Recognition of Previous Findings: Saul reiterates the established consensus that Russia interfered in the 2016 election without altering votes.
“We know that Russia worked to influence the 2016 presidential election but did not successfully manipulate any votes.” – Isaac Saul [22:00]
Assessment of Gabbard's Report: He acknowledges that while the report claims to offer new insights, much of the content overlaps with previously known information, making it less impactful than portrayed.
“Gabbard's report, to the degree that it tells us anything, reinforces that intelligence officials in the Obama administration disagreed about how successful Russian efforts were...” – Isaac Saul [25:00]
Critique of Media Representation: Saul points out that figures like Matt Taibbi may be sensationalizing the report, potentially straying from factual reporting.
“...his own writing is now veering off into sensationalism and enthusiastically trying to prove this story is the huge scandal he has long suggested it was.” – Isaac Saul [26:30]
Conclusion: Saul suggests that Gabbard's motivations may stem from personal or political agendas, rather than purely objective analysis, and concludes that the report does not substantially alter the established narrative of Russian interference.
“Whatever the actual motivation behind the release of this insubstantial report, none of them reflects well on Gabbard or her office.” – Isaac Saul [28:00]
While the primary focus is Tulsi Gabbard's report, the episode also touches on related topics:
Under the Radar Story: Discusses the struggles of a joint AI infrastructure venture between OpenAI, SoftBank, and Oracle.
“President Trump announced a joint venture between OpenAI, SoftBank and Oracle to build artificial intelligence infrastructure...” – Aaron Blake [32:08]
Numbers Section: Shares polling data on public perception of Russian interference and the Trump-Russia investigation.
“According to a July 2018 Ipsos poll, 60% of U.S. adults said they believe that Russia interfered with the 2016 presidential election...” – Aaron Blake [35:08]
Have a Nice Day Story: Highlights conservation efforts for the critically endangered Shark Bay bandicoot in Australia.
“Fewer than 3,000 are left in the wild and they're mostly confined to islands...” – Aaron Blake [36:10]
Isaac Saul wraps up the episode by encouraging listeners to critically evaluate the information presented and stay informed beyond partisan biases.

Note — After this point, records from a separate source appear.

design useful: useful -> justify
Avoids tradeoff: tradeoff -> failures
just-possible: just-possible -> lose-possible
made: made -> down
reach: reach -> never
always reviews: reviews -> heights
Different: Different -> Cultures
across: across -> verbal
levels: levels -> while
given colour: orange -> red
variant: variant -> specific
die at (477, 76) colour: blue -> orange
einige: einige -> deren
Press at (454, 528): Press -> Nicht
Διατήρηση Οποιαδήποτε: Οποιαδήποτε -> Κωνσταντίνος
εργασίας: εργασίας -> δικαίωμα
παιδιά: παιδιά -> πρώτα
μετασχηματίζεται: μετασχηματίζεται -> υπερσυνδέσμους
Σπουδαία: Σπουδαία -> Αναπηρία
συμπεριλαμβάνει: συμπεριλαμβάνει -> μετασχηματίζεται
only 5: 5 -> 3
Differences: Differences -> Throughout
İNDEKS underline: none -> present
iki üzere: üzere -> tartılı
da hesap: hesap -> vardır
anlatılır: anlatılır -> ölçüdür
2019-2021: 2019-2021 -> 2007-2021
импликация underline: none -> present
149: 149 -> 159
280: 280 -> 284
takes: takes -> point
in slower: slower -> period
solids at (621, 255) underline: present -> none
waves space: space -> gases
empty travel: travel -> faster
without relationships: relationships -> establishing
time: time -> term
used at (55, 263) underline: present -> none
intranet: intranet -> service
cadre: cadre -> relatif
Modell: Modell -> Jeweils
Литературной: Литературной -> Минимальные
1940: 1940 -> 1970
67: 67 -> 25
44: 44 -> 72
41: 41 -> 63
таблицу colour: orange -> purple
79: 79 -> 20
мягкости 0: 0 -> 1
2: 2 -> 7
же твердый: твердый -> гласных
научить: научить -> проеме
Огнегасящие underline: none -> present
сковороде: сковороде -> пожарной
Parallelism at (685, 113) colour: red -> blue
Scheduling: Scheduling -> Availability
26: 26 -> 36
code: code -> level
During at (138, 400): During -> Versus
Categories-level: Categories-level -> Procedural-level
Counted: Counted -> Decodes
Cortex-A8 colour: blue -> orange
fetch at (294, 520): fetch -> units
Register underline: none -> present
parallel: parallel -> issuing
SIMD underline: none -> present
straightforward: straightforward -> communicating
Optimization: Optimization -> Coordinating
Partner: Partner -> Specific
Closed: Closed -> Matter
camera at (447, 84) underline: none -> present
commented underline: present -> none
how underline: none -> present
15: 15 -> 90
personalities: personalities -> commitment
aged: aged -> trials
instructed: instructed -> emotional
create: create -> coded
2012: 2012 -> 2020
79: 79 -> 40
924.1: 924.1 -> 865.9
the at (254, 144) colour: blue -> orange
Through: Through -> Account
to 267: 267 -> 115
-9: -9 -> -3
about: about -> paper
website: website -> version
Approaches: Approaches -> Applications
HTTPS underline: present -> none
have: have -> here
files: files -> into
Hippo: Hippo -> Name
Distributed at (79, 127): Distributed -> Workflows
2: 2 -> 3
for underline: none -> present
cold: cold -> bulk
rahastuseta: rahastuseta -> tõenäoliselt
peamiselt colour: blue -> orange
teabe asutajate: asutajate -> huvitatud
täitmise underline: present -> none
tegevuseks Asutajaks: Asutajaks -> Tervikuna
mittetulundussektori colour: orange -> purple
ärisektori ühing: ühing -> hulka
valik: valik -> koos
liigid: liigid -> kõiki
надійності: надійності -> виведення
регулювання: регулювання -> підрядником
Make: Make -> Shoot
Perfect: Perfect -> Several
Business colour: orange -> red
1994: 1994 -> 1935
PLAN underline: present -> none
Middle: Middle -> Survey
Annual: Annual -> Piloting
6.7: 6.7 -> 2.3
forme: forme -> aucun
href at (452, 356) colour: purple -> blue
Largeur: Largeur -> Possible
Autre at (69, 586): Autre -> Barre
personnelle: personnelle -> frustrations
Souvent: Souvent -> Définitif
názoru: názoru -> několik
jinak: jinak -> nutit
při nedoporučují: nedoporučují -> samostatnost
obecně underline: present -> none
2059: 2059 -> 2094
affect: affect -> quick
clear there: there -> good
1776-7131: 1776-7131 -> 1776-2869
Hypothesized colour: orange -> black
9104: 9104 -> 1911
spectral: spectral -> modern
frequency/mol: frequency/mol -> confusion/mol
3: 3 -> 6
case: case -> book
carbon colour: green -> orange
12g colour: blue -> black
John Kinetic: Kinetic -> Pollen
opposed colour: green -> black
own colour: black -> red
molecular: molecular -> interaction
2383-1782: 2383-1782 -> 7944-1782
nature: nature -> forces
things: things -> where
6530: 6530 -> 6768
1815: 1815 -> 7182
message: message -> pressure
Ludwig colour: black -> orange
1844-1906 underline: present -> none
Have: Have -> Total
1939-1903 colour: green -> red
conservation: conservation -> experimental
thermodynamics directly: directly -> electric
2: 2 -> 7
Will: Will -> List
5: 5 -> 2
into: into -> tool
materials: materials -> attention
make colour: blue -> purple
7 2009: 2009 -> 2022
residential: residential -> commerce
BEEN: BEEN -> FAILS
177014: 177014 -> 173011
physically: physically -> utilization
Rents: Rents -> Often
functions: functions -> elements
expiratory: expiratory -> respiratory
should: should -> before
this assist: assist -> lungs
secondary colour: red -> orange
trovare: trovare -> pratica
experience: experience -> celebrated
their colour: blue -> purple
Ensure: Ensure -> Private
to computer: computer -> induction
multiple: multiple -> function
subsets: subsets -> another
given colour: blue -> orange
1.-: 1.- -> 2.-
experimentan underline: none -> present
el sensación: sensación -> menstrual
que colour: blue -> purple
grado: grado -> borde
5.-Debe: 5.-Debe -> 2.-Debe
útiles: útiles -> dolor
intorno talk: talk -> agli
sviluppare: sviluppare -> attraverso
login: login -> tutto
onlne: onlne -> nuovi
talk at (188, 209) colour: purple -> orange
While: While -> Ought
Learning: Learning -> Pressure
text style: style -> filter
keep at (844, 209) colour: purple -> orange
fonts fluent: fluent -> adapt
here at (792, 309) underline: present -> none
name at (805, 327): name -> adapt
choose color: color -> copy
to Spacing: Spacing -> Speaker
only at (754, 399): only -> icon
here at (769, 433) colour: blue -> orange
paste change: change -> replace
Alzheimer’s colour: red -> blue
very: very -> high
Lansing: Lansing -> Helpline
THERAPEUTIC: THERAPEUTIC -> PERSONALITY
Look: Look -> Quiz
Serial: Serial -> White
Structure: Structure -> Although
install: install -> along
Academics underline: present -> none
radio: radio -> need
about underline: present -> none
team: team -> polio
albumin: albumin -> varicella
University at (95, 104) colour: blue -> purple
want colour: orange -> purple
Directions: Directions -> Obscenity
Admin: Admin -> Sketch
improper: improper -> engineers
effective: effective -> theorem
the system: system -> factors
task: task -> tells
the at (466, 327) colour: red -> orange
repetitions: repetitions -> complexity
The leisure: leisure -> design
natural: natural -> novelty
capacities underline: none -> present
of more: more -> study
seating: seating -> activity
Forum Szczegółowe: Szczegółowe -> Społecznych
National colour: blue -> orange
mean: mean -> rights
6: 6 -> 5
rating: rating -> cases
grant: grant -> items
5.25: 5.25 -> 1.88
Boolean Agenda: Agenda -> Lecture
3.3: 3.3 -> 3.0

“I'm going to try to tell you exactly what we knew about this story before Gabbard's report and exactly what we know now after its release, so you can see for yourself whether you think the report is meaningful.” – Isaac Saul [20:57]
Notable Quotes:
“Are you happy with your job? Like, really happy? ... Isn't everyone kind of miserable at work?” – Matt Taibbi [00:26]
“OCD is debilitating, but it's also highly treatable with the right kind of therapy...” – Tulsi Gabbard [01:28]
“President Trump's Epstein controversy made headlines Friday.” – John Law [06:19]
“Gabbard's report tells us almost nothing new... none of them reflects well on Gabbard or her office.” – Isaac Saul [28:00]
Conclusion
In this episode of Tangle, Isaac Saul critically examines Tulsi Gabbard's provocative claims about a supposed Obama-era conspiracy influencing the 2016 election. By juxtaposing historical intelligence assessments with contemporary reactions from both political spectrums, the episode provides listeners with a nuanced understanding of the enduring "Russiagate" narrative and its implications for current U.S. politics.